When the NBA announced this, deputy commissioner Adam Silver said:
"The expiring collective bargaining agreement created a broken system that produced huge financial losses for our teams," said NBA Deputy Commissioner Adam Silver. "We need a sustainable business model that allows all 30 teams to be able to compete for a championship, fairly compensates our players, and provides teams, if well-managed, with an opportunity to be profitable."
What exactly are the two sides fighting over? Money, generally. Specifically there are several issues. In no particular order, the first issue is over player salaries. The NBA wants to decrease salaries by a total of $750 million each year, the players by $500 million over five years. This is a non-starter for the league.
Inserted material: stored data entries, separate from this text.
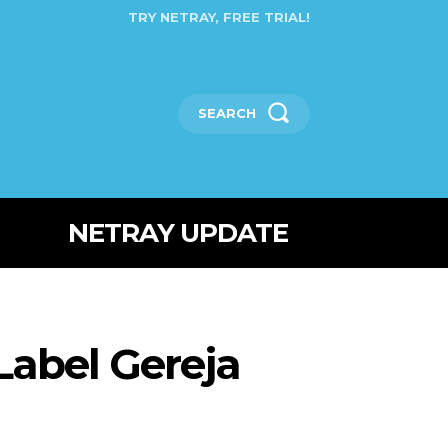
TRY NETRAY, FREE TRIAL!
SEARCH
NETRAY UPDATE
abel Gereja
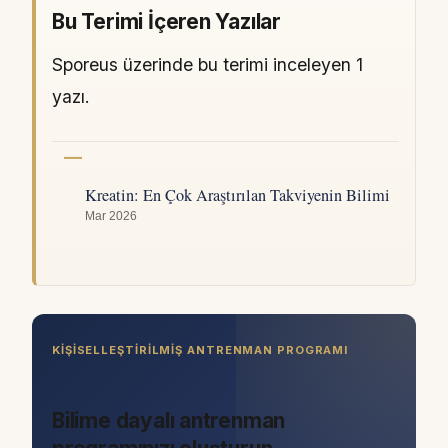
Bu Terimi İçeren Yazılar
Sporeus üzerinde bu terimi inceleyen 1
yazı.
Kreatin: En Çok Araştırılan Takviyenin Bilimi
Mar 2026
KIŞISELLEŞTIRILMIŞ ANTRENMAN PROGRAMI
Bilime dayalı antrenman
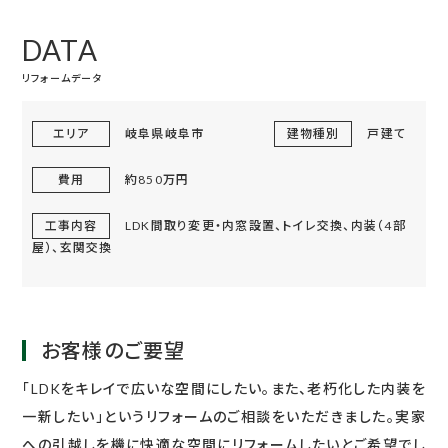
DATA
リフォームデータ
エリア
岐阜県岐阜市
建物種別
戸建て
費用
約850万円
工事内容
LDK間取り変更・内窓設置、トイレ交換、内装（4部
屋）、玄関交換
お客様のご要望
「LDKをキレイで広いな空間にしたい。また、老朽化した内装を
一新したい」というリフォームのご相談をいただきました。実家
への引越しを機に快適な空間にリフォームしたいとご希望でし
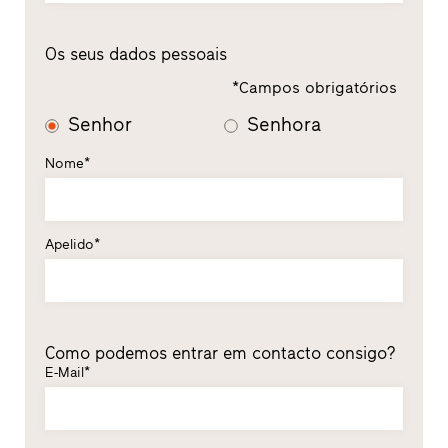
Os seus dados pessoais
*Campos obrigatórios
Senhor
Senhora
Nome*
Apelido*
Como podemos entrar em contacto consigo?
E-Mail*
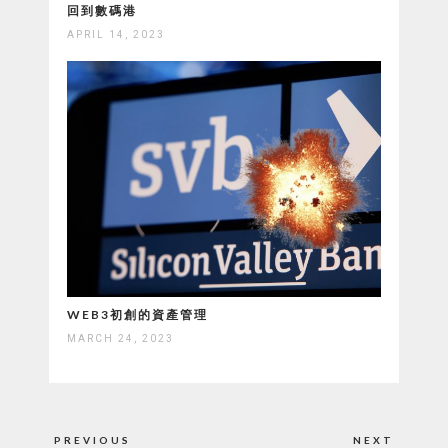
回到數碼港
APRIL 14, 2023
WEB3初創的資產管理
MARCH 24, 2023
Post
PREVIOUS
NEXT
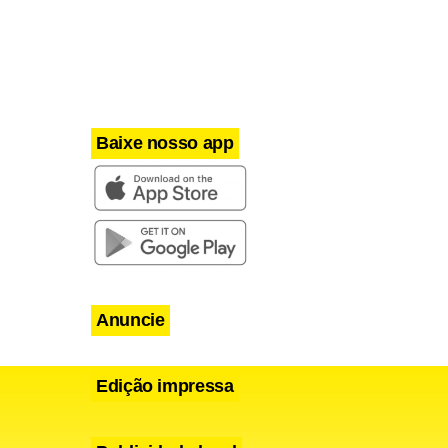
Baixe nosso app
Anuncie
Edição impressa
The owners want a hard salary cap and have offered a cap upwards of $62 million, but the players are set against a ceiling. And just as in the NFL lockout, the NBA and the players are fighting over revenue splits. Currently the players receive 57 percent of basketball revenue, which the owners have reportedly offered to reduce to 40 percent.
While the NBA Players Association plans to remain in place (i.e., not decertify as the NFLPA did) and continue negotiations with the league, both sides are digging in for the long haul. It could be Armageddon for the 2011-12 season.